Verilen metin
+===+
27 Haziran 2017 Salı

İstanbul Akvaryum'da Çizim


     Tatili güzel değerlendirmek adına eşimle birlikte Florya'da kurulan büyük akvaryuma gitmeye karar verdik. Planımız aslında çok güzeldi fakat kalabalığı hesaba katma olanağımız yoktu. Her neyse çantamızı yapıp yola düştük. Birkaç aktarma sonrasında akvaryuma vardık. Başımıza gelecek olanları görsek büyük ihtimalle kapıdan dönerdik, fakat öyle olmadı. Adeta bir akıntıya kapılmışcasına kaderin bize hazırladığı felakete doğru gidiyorduk. 
     İçeride aklı mantığı yerinde her insanı delirtmeye yetip artacak kadar sinir bozucu bir kalabalık vardı. Bu kalabalığın muhteviyatındaki en sinir bozucu unsur tabiki de çocuklardı. Sürekli koşturup ayağınıza basan, balık gördükçe tankları tekmeleyen, sürekli ciyaklayan bu garip yaratıklardan hiç hazzetmiyorum. Hayatlarında hiçbir haltı becerememiş insanların ne yazık ki ülkede tek tatmin yolu çocuk yapmak olduğu için, bu çocuklar müzede, tiyatroda, filmde size hayatı dar edebiliyor. 
     Akvaryumu bize dar eden ikinci grup ise bunların velileriydi. "Göster amcana pipini" diye diye çocuk büyüten insanlar, ne yazık ki çocuğunun her taşkınlığına onay vermenin ötesinde "Aferin benim aslanıma" tavırlarıyla etrafta koşuşup duran çocuklarının arkasından insanlara çarpa çarpa, bebek arabalarıyla ayaklarınızın üstünden geçe geçe ilerliyorlardı. 
     Üçüncü sinir bozan grup bu baştaki iki grubu da içine alan "Selfie" insanlarıydı. Bütün bir akvaryumu telefonlarının ekranlarından izlediler. Ekrandan başlarını kaldırdıkları yegane zamanlar selfie çekim zamanlarıydı. Bu sebepten ötürü bizler de tankları görmekte çok zorlandık. Çünkü her tankın önünde bir sürü insan fotoğraf çekilmek için sırtını dönüyor ve tankı kapatıyordu. Yani hiç kimse tanklara bakmıyordu.
+===+
Satırlar
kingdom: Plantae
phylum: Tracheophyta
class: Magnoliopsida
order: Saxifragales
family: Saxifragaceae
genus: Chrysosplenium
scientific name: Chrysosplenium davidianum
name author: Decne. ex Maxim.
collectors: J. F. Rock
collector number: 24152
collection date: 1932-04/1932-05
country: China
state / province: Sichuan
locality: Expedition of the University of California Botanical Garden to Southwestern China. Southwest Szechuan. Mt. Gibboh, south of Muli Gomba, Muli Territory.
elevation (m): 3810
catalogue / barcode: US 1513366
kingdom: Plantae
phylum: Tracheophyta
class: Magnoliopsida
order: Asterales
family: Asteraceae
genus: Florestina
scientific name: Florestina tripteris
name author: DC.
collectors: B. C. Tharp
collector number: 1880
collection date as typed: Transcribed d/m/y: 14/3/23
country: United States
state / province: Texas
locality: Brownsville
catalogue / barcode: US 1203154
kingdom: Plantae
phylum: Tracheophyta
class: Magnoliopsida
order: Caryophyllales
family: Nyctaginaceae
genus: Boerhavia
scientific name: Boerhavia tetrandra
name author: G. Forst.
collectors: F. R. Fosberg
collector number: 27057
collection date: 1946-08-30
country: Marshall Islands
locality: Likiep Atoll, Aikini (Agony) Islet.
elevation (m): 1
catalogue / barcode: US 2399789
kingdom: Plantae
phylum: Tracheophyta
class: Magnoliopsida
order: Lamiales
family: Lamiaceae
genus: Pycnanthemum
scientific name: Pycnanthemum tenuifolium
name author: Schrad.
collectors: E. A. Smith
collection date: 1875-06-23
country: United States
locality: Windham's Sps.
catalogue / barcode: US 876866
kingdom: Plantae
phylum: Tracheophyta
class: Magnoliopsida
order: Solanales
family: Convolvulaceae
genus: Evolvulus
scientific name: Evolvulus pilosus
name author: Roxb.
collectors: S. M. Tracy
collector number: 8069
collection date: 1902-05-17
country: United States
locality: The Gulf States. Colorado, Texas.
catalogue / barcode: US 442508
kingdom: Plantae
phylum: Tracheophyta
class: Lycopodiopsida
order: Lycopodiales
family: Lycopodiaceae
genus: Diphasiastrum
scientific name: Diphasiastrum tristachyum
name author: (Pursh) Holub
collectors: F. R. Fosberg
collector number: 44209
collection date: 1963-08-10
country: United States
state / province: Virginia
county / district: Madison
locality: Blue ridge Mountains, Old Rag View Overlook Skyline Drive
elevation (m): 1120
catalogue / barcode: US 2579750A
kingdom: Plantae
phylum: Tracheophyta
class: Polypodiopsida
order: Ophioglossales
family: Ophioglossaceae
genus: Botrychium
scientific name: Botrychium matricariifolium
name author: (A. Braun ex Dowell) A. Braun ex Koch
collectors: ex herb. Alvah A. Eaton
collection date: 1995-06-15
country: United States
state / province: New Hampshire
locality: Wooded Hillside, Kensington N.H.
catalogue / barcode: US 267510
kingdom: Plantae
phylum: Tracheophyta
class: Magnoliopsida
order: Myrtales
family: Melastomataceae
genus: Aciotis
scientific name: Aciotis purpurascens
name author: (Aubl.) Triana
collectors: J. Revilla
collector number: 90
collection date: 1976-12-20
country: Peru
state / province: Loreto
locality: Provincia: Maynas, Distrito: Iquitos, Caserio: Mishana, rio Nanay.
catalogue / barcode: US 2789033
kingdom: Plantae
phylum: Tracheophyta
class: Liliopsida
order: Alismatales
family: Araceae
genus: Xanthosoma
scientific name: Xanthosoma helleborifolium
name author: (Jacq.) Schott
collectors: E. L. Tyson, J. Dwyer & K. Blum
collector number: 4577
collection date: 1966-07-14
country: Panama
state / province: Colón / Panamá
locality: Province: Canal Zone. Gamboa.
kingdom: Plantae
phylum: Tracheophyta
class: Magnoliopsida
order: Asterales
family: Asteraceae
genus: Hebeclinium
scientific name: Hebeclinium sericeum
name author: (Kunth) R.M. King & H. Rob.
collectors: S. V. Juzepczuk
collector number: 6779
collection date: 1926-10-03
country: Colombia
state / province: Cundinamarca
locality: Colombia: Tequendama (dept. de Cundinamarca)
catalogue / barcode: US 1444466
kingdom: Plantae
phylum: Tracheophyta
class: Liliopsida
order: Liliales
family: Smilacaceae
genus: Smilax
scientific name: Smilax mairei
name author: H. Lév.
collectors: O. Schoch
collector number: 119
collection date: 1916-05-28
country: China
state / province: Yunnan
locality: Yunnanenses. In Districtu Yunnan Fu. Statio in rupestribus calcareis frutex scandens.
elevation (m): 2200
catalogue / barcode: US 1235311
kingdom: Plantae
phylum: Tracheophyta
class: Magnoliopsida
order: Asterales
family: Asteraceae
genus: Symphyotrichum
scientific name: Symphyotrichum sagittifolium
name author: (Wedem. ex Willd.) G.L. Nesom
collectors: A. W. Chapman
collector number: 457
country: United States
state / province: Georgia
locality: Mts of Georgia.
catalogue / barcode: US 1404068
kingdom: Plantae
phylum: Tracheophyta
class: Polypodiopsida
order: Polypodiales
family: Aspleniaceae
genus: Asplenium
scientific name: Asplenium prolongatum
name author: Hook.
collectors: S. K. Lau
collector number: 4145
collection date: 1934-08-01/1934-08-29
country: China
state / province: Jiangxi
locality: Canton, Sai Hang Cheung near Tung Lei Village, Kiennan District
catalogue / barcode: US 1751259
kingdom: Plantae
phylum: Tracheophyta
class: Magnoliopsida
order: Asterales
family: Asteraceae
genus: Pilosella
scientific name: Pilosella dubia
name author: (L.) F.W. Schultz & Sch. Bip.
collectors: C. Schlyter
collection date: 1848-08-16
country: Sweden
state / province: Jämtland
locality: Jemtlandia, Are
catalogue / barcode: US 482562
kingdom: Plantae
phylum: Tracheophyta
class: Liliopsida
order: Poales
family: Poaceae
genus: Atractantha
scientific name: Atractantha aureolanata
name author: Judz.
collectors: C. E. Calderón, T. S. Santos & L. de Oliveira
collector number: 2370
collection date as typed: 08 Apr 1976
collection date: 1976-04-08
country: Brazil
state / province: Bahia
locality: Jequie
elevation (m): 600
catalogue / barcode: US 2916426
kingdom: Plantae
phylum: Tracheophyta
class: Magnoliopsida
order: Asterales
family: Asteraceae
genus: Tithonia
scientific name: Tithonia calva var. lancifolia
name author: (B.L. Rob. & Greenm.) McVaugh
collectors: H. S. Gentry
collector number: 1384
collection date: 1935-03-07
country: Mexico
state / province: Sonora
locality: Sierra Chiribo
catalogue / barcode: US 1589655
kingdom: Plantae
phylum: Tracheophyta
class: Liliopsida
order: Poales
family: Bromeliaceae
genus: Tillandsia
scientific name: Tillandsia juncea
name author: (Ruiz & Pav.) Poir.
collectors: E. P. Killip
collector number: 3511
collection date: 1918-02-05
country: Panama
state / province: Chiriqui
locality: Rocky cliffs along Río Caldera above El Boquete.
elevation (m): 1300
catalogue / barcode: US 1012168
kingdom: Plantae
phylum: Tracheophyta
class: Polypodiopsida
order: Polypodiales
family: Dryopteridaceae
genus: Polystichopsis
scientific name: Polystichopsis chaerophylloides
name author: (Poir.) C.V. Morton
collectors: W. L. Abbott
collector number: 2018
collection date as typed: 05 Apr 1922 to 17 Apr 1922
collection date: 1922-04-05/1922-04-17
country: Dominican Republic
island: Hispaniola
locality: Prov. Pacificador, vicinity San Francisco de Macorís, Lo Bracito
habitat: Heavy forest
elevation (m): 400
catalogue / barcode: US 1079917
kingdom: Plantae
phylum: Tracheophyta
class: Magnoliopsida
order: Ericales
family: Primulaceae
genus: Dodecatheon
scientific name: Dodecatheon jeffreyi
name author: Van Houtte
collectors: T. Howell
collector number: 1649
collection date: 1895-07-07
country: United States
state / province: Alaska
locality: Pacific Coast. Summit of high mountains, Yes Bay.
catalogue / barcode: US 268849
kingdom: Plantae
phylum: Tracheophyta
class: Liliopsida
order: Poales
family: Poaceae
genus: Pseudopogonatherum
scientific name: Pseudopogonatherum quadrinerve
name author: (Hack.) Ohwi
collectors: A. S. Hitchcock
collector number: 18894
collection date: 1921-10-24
+===+
Akvaryum yazısı, akvaryumda sinir bozan hangi grupları sayıyor? Hepsini sırasıyla yazın. Satırların akvaryum yazısıyla hiçbir ilgisi yoktur.

Tamamlanmış yanıt
1. Çocuklar
2. Çocukların velileri
3. "Selfie" insanları